O filtro também organiza a relação com o fundador. Machado diz que a governança corporativa e a inteligência financeira garantem estrutura e sustentabilidade ao negócio, enquanto a direção autoral segue sob acompanhamento de Ricardo Almeida, hoje afastado da gestão executiva diária.
“É natural e estratégico que o fundador não esteja diretamente na gestão executiva diária, mas continue acompanhando de perto a alma da empresa”, diz Machado. “A eficiência financeira não serve para limitar a criação.”
O que as missões à NRF mudaram na operação
A Ricardo Almeida integrou as delegações da Central do Varejo à NRF, em Nova York, em 2025 e 2026. Machado é direto sobre o que ficou da experiência: “Eu não diria que trouxemos tendências, mas sim referências concretas de práticas já consolidadas e amplamente adotadas por grandes organizações ao redor do mundo.”
Da NRF saíram mudanças que se veem no balanço da operação. A empresa migrou a plataforma de e-commerce para o Shopify e passou a usar tecnologia RFID no controle de estoque, diz o executivo. A marca também obteve a certificação Great Place to Work para 2026 e formalizou parceria com a consultoria de tendências WGSN.
Internamente, a companhia criou uma área de Governança de Dados, responsável por um datalake em BigQuery que consolida as informações das diretorias. A empresa também ampliou o uso da inteligência artificial generativa Gemini, do Google, como ferramenta de apoio à produtividade, segundo Machado.
O avanço digital, porém, é tratado como inacabado. “Nossa jornada omnichannel é um trabalho em contínua construção”, diz o CEO. Segundo ele, o desafio é reproduzir online o mesmo nível de personalização que o cliente encontra nas lojas físicas, sem atalhos que comprometam o padrão da marca.
Dados, retail media e um público de 19 a mais de 80 anos
A empresa mantém uma área de CRM e inteligência de dados que analisa comportamento de consumo, estoque, performance comercial e recorrência de clientes, segundo o CEO.
Sobre retail media, tema recorrente nos painéis da NRF, Machado marca posição: “No mercado de luxo, o objetivo não é ampliar a exposição publicitária de forma indiscriminada, mas criar conexões autênticas entre marcas que compartilham valores, posicionamento e público semelhantes.” Para ele, o modelo funciona no varejo de luxo como ferramenta de curadoria, e não de alcance.
Quem é esse público, afinal? Segundo Machado, é mais amplo do que o estereótipo do homem de terno. “A nossa carteira ativa transita entre os 19 e mais de 80 anos de idade”, diz.
Ele emenda uma correção de vocabulário do setor. “O mercado fala muito em terno, mas a peça de três partes é menos comum. O brasileiro usa mais o costume”, diz, sobre a combinação de calça e paletó sem colete.
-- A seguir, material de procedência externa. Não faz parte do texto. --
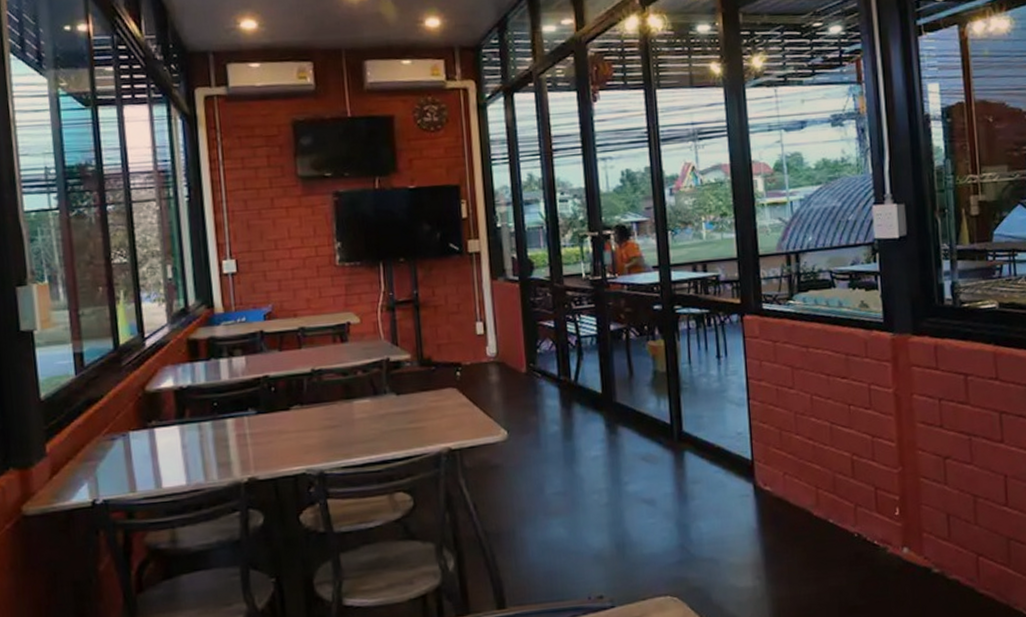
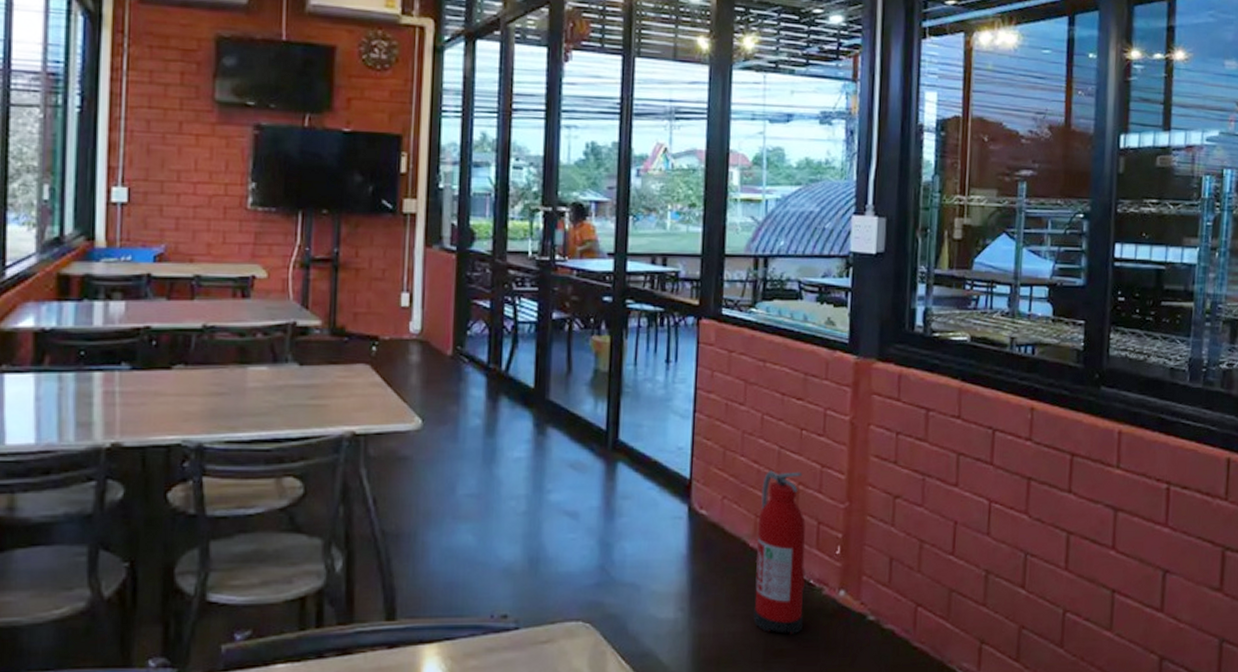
fire extinguisher: none [819,443,872,592] -> present [753,470,806,635]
Para ele, esse nível de precisão técnica é o mesmo que a marca quer levar para o hotel e para o clube de bem-estar.

Ele cita a linha RA2, lançada como laboratório de inovação da marca, como ponte entre o público tradicional e o consumidor mais jovem. A linha é conduzida por Arthur e Ricardinho Almeida, filhos do fundador.
Em abril de 2026, a marca concluiu a atualização de identidade visual iniciada com a abertura do Studio na Cidade Matarazzo, em 2023, e da primeira loja conceito, no Shopping Pátio Higienópolis, em 2025. “Neste ano, com a virada oficial concluída, encerramos de vez a fase de transição”, diz Machado.
Nem tudo, porém, aponta para aceleração. O mercado global de luxo superou 1,5 trilhão de euros em 2023, mas o ritmo de crescimento deve desacelerar, segundo relatório da Bain & Company em parceria com a Altagamma.
Para Gabriele Zucarelli, sócio da Bain e líder da prática de varejo na América do Sul, marcas do setor precisam priorizar confiança e conexão com o cliente para manter relevância, e não apenas diversificar negócios.
Perguntado sobre os próximos cinco anos, Machado resume a aposta: “Queremos ser a referência que continua a ditar os rumos do luxo nacional, expandindo a nossa presença na jornada do cliente, mas mantendo a nossa essência.”
Segundo ele, isso significa aplicar à hotelaria e ao wellness a mesma exigência que a marca já tem com a alfaiataria.